Work required: Starting with the first line, output the data exactly through to the end.

(Stored items)
↓

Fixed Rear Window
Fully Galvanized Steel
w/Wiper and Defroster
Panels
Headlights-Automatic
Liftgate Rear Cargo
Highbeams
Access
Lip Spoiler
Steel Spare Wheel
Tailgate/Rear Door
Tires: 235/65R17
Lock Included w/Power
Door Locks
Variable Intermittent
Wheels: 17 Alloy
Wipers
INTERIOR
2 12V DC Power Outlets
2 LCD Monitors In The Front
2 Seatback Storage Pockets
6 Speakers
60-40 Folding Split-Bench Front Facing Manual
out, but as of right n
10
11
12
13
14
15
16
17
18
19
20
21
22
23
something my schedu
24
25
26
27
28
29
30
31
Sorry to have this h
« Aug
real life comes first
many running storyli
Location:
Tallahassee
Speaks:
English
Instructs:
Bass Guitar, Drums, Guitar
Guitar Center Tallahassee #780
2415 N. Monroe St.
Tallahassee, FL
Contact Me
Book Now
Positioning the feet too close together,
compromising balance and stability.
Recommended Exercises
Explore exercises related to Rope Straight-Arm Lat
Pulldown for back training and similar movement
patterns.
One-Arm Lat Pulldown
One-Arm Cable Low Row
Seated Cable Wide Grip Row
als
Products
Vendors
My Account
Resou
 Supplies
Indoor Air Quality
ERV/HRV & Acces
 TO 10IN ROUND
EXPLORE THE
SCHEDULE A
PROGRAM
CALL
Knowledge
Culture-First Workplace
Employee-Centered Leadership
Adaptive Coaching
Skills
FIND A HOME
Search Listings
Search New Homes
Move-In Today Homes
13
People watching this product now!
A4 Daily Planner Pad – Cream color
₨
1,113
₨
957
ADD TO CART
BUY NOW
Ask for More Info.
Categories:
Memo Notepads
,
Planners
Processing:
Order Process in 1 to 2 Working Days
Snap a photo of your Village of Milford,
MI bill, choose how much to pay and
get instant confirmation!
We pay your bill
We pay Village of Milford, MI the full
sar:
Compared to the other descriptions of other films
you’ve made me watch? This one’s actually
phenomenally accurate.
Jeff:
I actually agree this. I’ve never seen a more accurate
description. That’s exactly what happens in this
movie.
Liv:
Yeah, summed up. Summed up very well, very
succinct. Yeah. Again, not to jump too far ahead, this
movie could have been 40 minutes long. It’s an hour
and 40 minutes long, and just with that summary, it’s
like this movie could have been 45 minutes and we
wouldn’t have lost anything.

↑

Exercise solution:
Fixed Rear Window
Fully Galvanized Steel
w/Wiper and Defroster
Panels
Headlights-Automatic
Liftgate Rear Cargo
Highbeams
Access
Lip Spoiler
Steel Spare Wheel
Tailgate/Rear Door
Tires: 235/65R17
Lock Included w/Power
Door Locks
Variable Intermittent
Wheels: 17 Alloy
Wipers
INTERIOR
2 12V DC Power Outlets
2 LCD Monitors In The Front
2 Seatback Storage Pockets
6 Speakers
60-40 Folding Split-Bench Front Facing Manual
out, but as of right n
10
11
12
13
14
15
16
17
18
19
20
21
22
23
something my schedu
24
25
26
27
28
29
30
31
Sorry to have this h
« Aug
real life comes first
many running storyli
Location:
Tallahassee
Speaks:
English
Instructs:
Bass Guitar, Drums, Guitar
Guitar Center Tallahassee #780
2415 N. Monroe St.
Tallahassee, FL
Contact Me
Book Now
Positioning the feet too close together,
compromising balance and stability.
Recommended Exercises
Explore exercises related to Rope Straight-Arm Lat
Pulldown for back training and similar movement
patterns.
One-Arm Lat Pulldown
One-Arm Cable Low Row
Seated Cable Wide Grip Row
als
Products
Vendors
My Account
Resou
 Supplies
Indoor Air Quality
ERV/HRV & Acces
 TO 10IN ROUND
EXPLORE THE
SCHEDULE A
PROGRAM
CALL
Knowledge
Culture-First Workplace
Employee-Centered Leadership
Adaptive Coaching
Skills
FIND A HOME
Search Listings
Search New Homes
Move-In Today Homes
13
People watching this product now!
A4 Daily Planner Pad – Cream color
₨
1,113
₨
957
ADD TO CART
BUY NOW
Ask for More Info.
Categories:
Memo Notepads
,
Planners
Processing:
Order Process in 1 to 2 Working Days
Snap a photo of your Village of Milford,
MI bill, choose how much to pay and
get instant confirmation!
We pay your bill
We pay Village of Milford, MI the full
sar:
Compared to the other descriptions of other films
you’ve made me watch? This one’s actually
phenomenally accurate.
Jeff:
I actually agree this. I’ve never seen a more accurate
description. That’s exactly what happens in this
movie.
Liv:
Yeah, summed up. Summed up very well, very
succinct. Yeah. Again, not to jump too far ahead, this
movie could have been 40 minutes long. It’s an hour
and 40 minutes long, and just with that summary, it’s
like this movie could have been 45 minutes and we
wouldn’t have lost anything.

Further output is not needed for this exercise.